The movie begins in the 1950s, with Margaret fleeing a broken marriage with her small daughter Jane in tow. They settle amid the bohemian ferment of San Francisco's North Beach. There, at an outdoor art show, Margaret meets Walter, a prosperous realtor who admits he's only a "Sunday painter." Walter's own pictures—trite street scenes of Paris, where he claims to have studied, or something—are ignored by passersby; but Margaret's big-eye sketches of little Jane draw some interest. Walter senses potential.

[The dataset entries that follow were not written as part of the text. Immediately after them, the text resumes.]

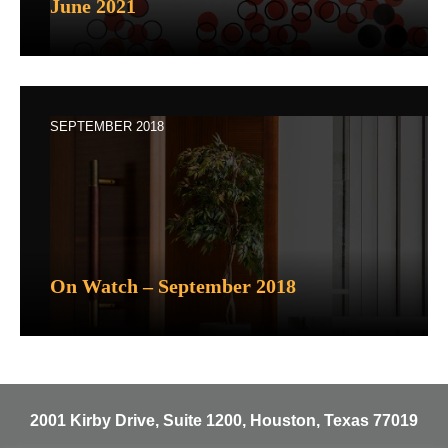
June 2021
SEPTEMBER 2018
On Watch – September 2018
2001 Kirby Drive, Suite 1200, Houston, Texas 77019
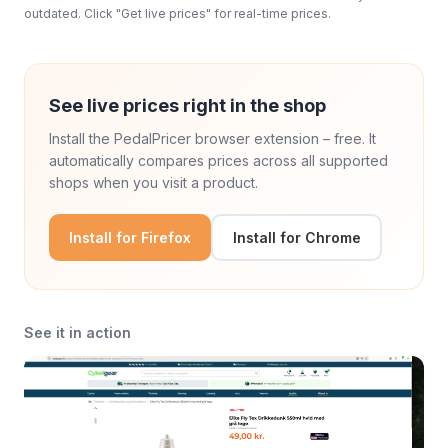
outdated. Click "Get live prices" for real-time prices.
See live prices right in the shop
Install the PedalPricer browser extension – free. It
automatically compares prices across all supported
shops when you visit a product.
Install for Firefox
Install for Chrome
See it in action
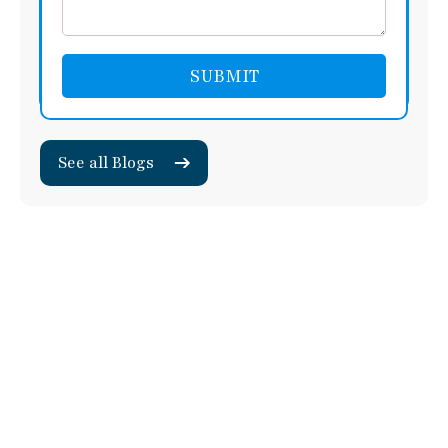
See all Blogs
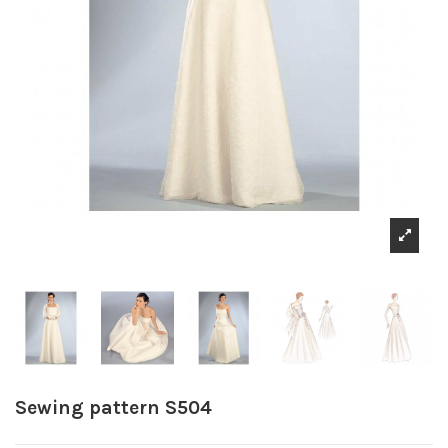
Sewing pattern S504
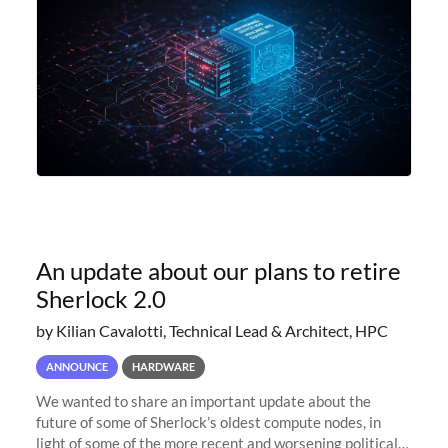
An update about our plans to retire
Sherlock 2.0
by Kilian Cavalotti, Technical Lead & Architect, HPC
ANNOUNCE
HARDWARE
We wanted to share an important update about the
future of some of Sherlock’s oldest compute nodes, in
light of some of the more recent and worsening political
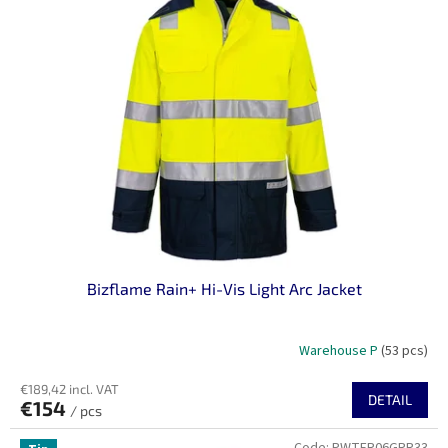
Bizflame Rain+ Hi-Vis Light Arc Jacket
Warehouse P
(53 pcs)
€189,42 incl. VAT
DETAIL
€154
/ pcs
Code:
PWTFR06GRR33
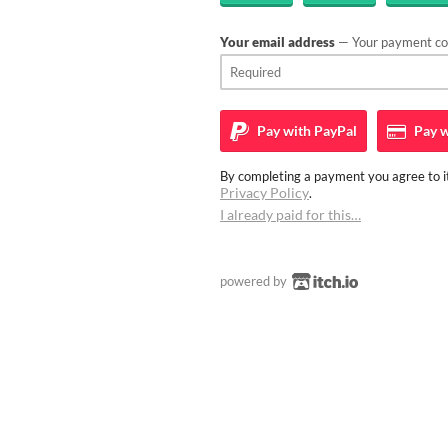
Your email address
— Your payment con
Pay with
PayPal
Pay w
By completing a payment you agree to it
Privacy Policy
.
I already paid for this…
powered by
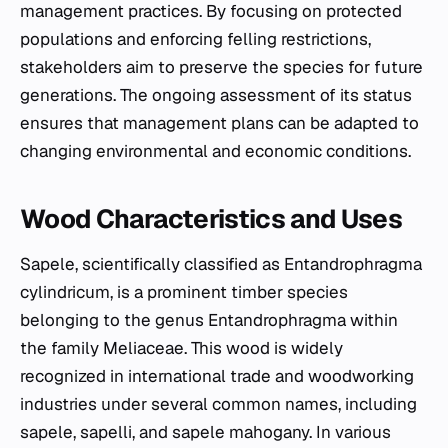
management practices. By focusing on protected
populations and enforcing felling restrictions,
stakeholders aim to preserve the species for future
generations. The ongoing assessment of its status
ensures that management plans can be adapted to
changing environmental and economic conditions.
Wood Characteristics and Uses
Sapele, scientifically classified as
Entandrophragma
cylindricum
, is a prominent timber species
belonging to the genus
Entandrophragma
within
the family Meliaceae. This wood is widely
recognized in international trade and woodworking
industries under several common names, including
sapele, sapelli, and sapele mahogany. In various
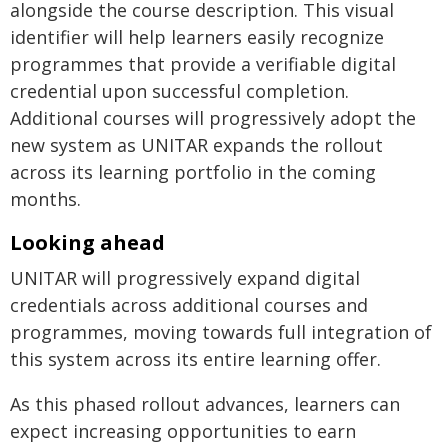
alongside the course description. This visual
identifier will help learners easily recognize
programmes that provide a verifiable digital
credential upon successful completion.
Additional courses will progressively adopt the
new system as UNITAR expands the rollout
across its learning portfolio in the coming
months.
Looking ahead
UNITAR will progressively expand digital
credentials across additional courses and
programmes, moving towards full integration of
this system across its entire learning offer.
As this phased rollout advances, learners can
expect increasing opportunities to earn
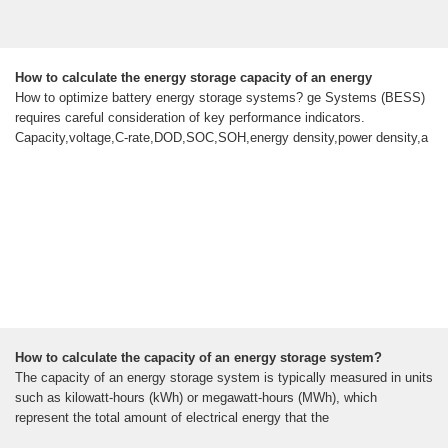
How to calculate the energy storage capacity of an energy
How to optimize battery energy storage systems? ge Systems (BESS)
requires careful consideration of key performance indicators.
Capacity,voltage,C-rate,DOD,SOC,SOH,energy density,power density,a
How to calculate the capacity of an energy storage system?
The capacity of an energy storage system is typically measured in units
such as kilowatt-hours (kWh) or megawatt-hours (MWh), which
represent the total amount of electrical energy that the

He and Margaret soon marry, and after being rebuffed by one snooty gallery owner (Jason Schwartzman), Walter begins showing his wife's work on the walls of a famous boho nightclub, the hungry i.

Walter may not be much of a painter himself, but he knows how to sell. Soon Margaret's paintings are commanding thousands of dollars from well-heeled collectors. When she discovers that Walter is taking credit for them, she confronts him. "Why are you lying?" she asks. "I just want to share them with the world," he says. Acknowledging her as the real artist, he tells her, "would be confusing."  

High-toned tastemakers wonder why anyone would want to take credit for the Keane paintings. One of these eminences, New York Times art critic John Canaday (an icy Terence Stamp), dismisses the Keane paintings as "an infinity of kitsch." "Mr. Keane is why society needs critics," Canaday harrumphs. "To protect them from such atrocities."

Over the course of 10 years, as the submissive Margaret churns out big-eye paintings in a cramped home studio, Walter becomes an increasingly abusive drunk. After she leaves him and relocates to Hawaii, Burton and his cinematographer, Bruno Delbonnel (Inside Llewyn Davis), use the island's dappling sun and flowery attire to create a kitsch vision of their own—an affectionate tribute to this long-ago pre-hippie period.

The movie is dimmed a bit by its muddled tone, an uncertain mix of drama and comedy with, at one point, an intrusion of dark, Hitchcockian menace. (The screenplay is by Scott Alexander and Larry Karaszewski, who also scripted Ed Wood.) And perhaps understandably, the characters never quite come into focus. Is Walter a charming rogue or a scummy exploiter? (Waltz overplays both aspects at various times.) And why is Margaret such a doormat? (Adams, at her most winning here, does her best to give this woman emotional dimension, but can't really break through till the second half of the picture.)

As he did with the films of the assertively untalented Ed Wood, Burton takes no position on Margaret's big-eye paintings. Are they not by now a species of folk art, to be savored as guileless artifacts of the benighted past? Are they really worth reviling anymore? In one Times review, the real-life John Canaday dismissed them as "the very definition of tasteless hack work." But here we have Walter asking, "What's wrong with being the lowest common denominator?" A question for the ages.